# PAGE EXTRACT
Segment Open
Sujet : Re: Orange stacks
De : qnivq.ragjvfgyr (at) *nospam* ogvagrearg.pbz (David Entwistle)
Groupes : rec.puzzlesDate : 14. Jul 2025, 07:26:13
Autres entêtes
Organisation : A noiseless patient Spider
Message-ID : <10527u5$391km$1@dont-email.me>
References : 1 2
User-Agent : Pan/0.149 (Bellevue; 4c157ba git@gitlab.gnome.org:GNOME/pan.git)
On Sat, 12 Jul 2025 08:41:25 -0700, Carl G. wrote:
If each orange (same size sphere) is packed so it touches 12 others,
then the packing density is the same for the stackings you mentioned.
Thanks. If I draw the layers out, I can see that.
Square base: 1, 4, 9, 16 in each layer. If I take the middle of the nine
as my reference, it touches (from the top) 0, 4, 4, 4 = 12.
Segment Closed
# EXTRACTED ENTRIES
Segment Open
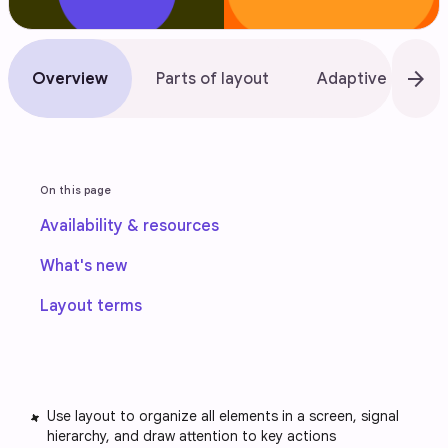
arrow_forward
Overview
Parts of layout
Adaptive design
On this page
Availability & resources
What's new
Layout terms
Use layout to organize all elements in a screen, signal
hierarchy, and draw attention to key actions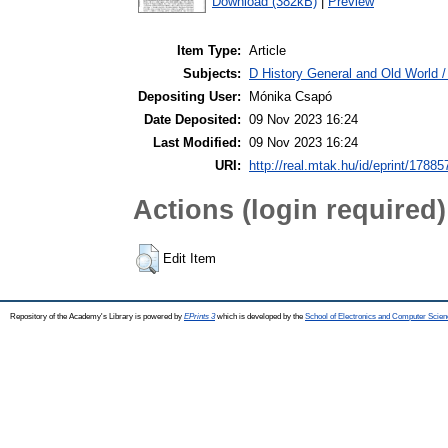
Download (382kB)
|
Preview
Item Type:
Article
Subjects:
D History General and Old World 
Depositing User:
Mónika Csapó
Date Deposited:
09 Nov 2023 16:24
Last Modified:
09 Nov 2023 16:24
URI:
http://real.mtak.hu/id/eprint/17885
Actions (login required)
Edit Item
Repository of the Academy's Library is powered by
EPrints 3
which is developed by the
School of Electronics and Computer Scien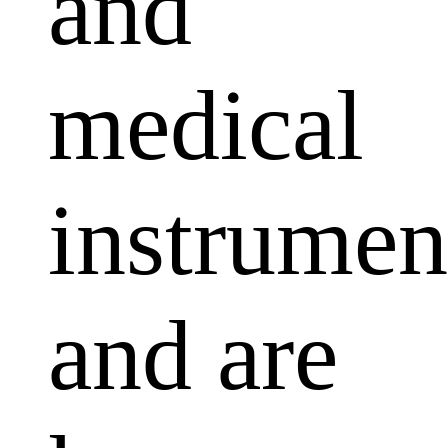
and
medical
instrumen
and are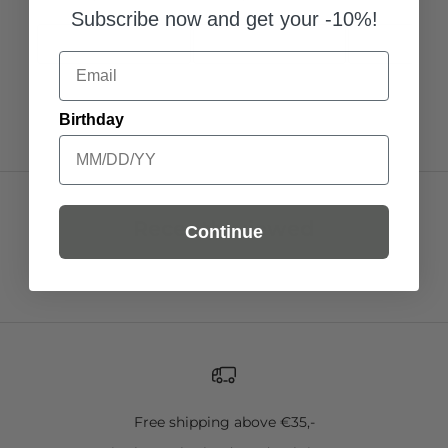
Subscribe now and get your -10%!
Add to Cart
Add to Cart
Add to C
Email
Birthday
Recently viewed
Continue
Free shipping above €35,-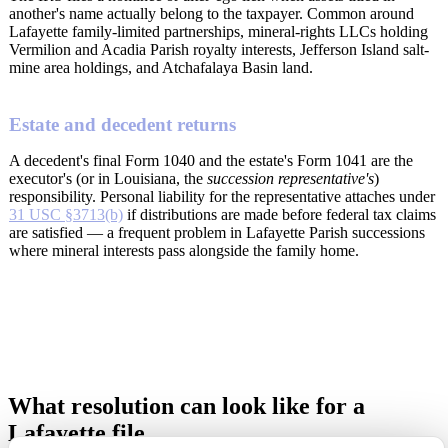
another's name actually belong to the taxpayer. Common around
Lafayette family-limited partnerships, mineral-rights LLCs holding
Vermilion and Acadia Parish royalty interests, Jefferson Island salt-
mine area holdings, and Atchafalaya Basin land.
Estate and decedent returns
A decedent's final Form 1040 and the estate's Form 1041 are the
executor's (or in Louisiana, the
succession representative's
)
responsibility. Personal liability for the representative attaches under
31 USC §3713(b)
if distributions are made before federal tax claims
are satisfied — a frequent problem in Lafayette Parish successions
where mineral interests pass alongside the family home.
What resolution can look like for a
Lafayette file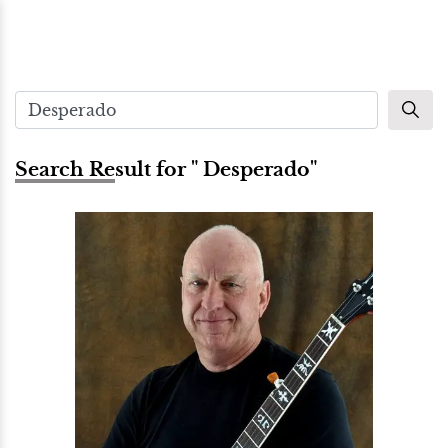
Search Result for " Desperado"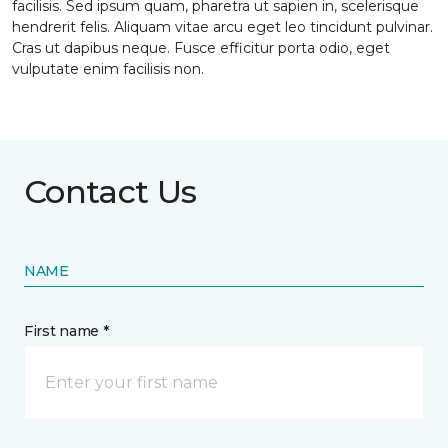
facilisis. Sed ipsum quam, pharetra ut sapien in, scelerisque
hendrerit felis. Aliquam vitae arcu eget leo tincidunt pulvinar.
Cras ut dapibus neque. Fusce efficitur porta odio, eget
vulputate enim facilisis non.
Contact Us
NAME
First name *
Segment Closed
# ABOUT THIS TASK
Transcribe the full newsgroup post about stacking oranges at the top of the page, character for character, including every header line.

# ANSWER SPACE
Sujet : Re: Orange stacks
De : qnivq.ragjvfgyr (at) *nospam* ogvagrearg.pbz (David Entwistle)
Groupes : rec.puzzlesDate : 14. Jul 2025, 07:26:13
Autres entêtes
Organisation : A noiseless patient Spider
Message-ID : <10527u5$391km$1@dont-email.me>
References : 1 2
User-Agent : Pan/0.149 (Bellevue; 4c157ba git@gitlab.gnome.org:GNOME/pan.git)
On Sat, 12 Jul 2025 08:41:25 -0700, Carl G. wrote:
If each orange (same size sphere) is packed so it touches 12 others,
then the packing density is the same for the stackings you mentioned.
Thanks. If I draw the layers out, I can see that.
Square base: 1, 4, 9, 16 in each layer. If I take the middle of the nine
as my reference, it touches (from the top) 0, 4, 4, 4 = 12.